Despite the months-long gap between the fall and spring seasons, Hart expects all GPAC teams to stay firm to the commitment to playing in the fall. During an uncertain time, there’s positive thinking toward the new plan that gives direction toward some conferences.
“The initial reaction, honestly, I think it’s a smart decision by the NAIA,” DWU football coach Ross Cimpl said. “There’s probably hurdles and questions that are going to come up, but I think what the NAIA is trying to do is incorporate as many teams and conferences as possible to give them as many opportunities to play … and still have a plan for keeping a playoff and national championship in place. If anything, I think it’s a really proactive approach by the NAIA.”
Coming off a 3-8 season, DWU is preparing to play this fall. It will look different with no spring ball and extra guidelines in place. But as of now, Cimpl is preparing to start practice in a couple of weeks and execute his team’s practice plan while adapting to the situation.
“We hope that plan doesn’t have to change, but if there’s things we have to adjust, we have to do that,” Cimpl said. “We have a plan based on the information we have, and a plan to play football in the fall.”
Now, it comes down to working out the details and answering the still growing amount of questions regarding a football season during an ever-changing landscape.
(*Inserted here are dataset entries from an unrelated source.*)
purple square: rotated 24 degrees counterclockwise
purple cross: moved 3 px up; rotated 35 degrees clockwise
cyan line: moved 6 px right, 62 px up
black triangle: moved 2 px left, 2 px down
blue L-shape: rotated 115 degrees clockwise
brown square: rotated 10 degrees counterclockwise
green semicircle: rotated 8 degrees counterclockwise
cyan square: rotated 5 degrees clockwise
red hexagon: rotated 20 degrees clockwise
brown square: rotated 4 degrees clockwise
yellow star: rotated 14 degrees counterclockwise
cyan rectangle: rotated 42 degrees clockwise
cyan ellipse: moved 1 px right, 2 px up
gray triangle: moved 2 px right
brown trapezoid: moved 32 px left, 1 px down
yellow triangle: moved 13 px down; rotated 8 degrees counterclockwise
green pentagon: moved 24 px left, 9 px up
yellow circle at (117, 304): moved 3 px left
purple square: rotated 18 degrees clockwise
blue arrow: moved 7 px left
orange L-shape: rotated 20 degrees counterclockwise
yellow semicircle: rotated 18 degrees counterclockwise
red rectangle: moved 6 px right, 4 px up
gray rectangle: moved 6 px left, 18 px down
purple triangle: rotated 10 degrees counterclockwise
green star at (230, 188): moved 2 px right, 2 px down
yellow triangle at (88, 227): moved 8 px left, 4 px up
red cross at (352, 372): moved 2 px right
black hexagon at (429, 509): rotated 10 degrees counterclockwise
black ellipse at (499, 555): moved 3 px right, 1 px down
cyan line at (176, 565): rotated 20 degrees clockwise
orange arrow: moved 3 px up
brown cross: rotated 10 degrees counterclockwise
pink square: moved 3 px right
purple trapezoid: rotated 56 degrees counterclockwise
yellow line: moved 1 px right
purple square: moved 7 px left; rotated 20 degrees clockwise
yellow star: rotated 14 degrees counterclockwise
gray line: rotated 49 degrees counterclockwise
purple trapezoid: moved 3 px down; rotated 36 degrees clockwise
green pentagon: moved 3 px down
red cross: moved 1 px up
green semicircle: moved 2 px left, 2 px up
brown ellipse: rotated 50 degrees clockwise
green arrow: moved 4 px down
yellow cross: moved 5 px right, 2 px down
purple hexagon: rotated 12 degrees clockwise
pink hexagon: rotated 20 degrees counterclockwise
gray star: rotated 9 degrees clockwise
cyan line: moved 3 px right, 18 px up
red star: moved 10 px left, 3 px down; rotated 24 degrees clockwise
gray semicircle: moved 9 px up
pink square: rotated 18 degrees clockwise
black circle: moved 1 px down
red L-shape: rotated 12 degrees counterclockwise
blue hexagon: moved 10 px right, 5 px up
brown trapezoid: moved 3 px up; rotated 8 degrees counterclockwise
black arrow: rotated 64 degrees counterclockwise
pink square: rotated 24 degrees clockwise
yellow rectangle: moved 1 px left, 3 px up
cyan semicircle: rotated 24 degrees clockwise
“We got a lot of big conversations that are going to be coming up in the next few days,” Hart said.
“A lot of the details on what the game days look like,” Hart later said. “A lot of the structure and a lot of the core things are there, but it’s our job as ADs and presidents to really fill in the gap and we’re going to fill in the gaps with the input of coaches, athletic trainers and a lot of other individuals involved.”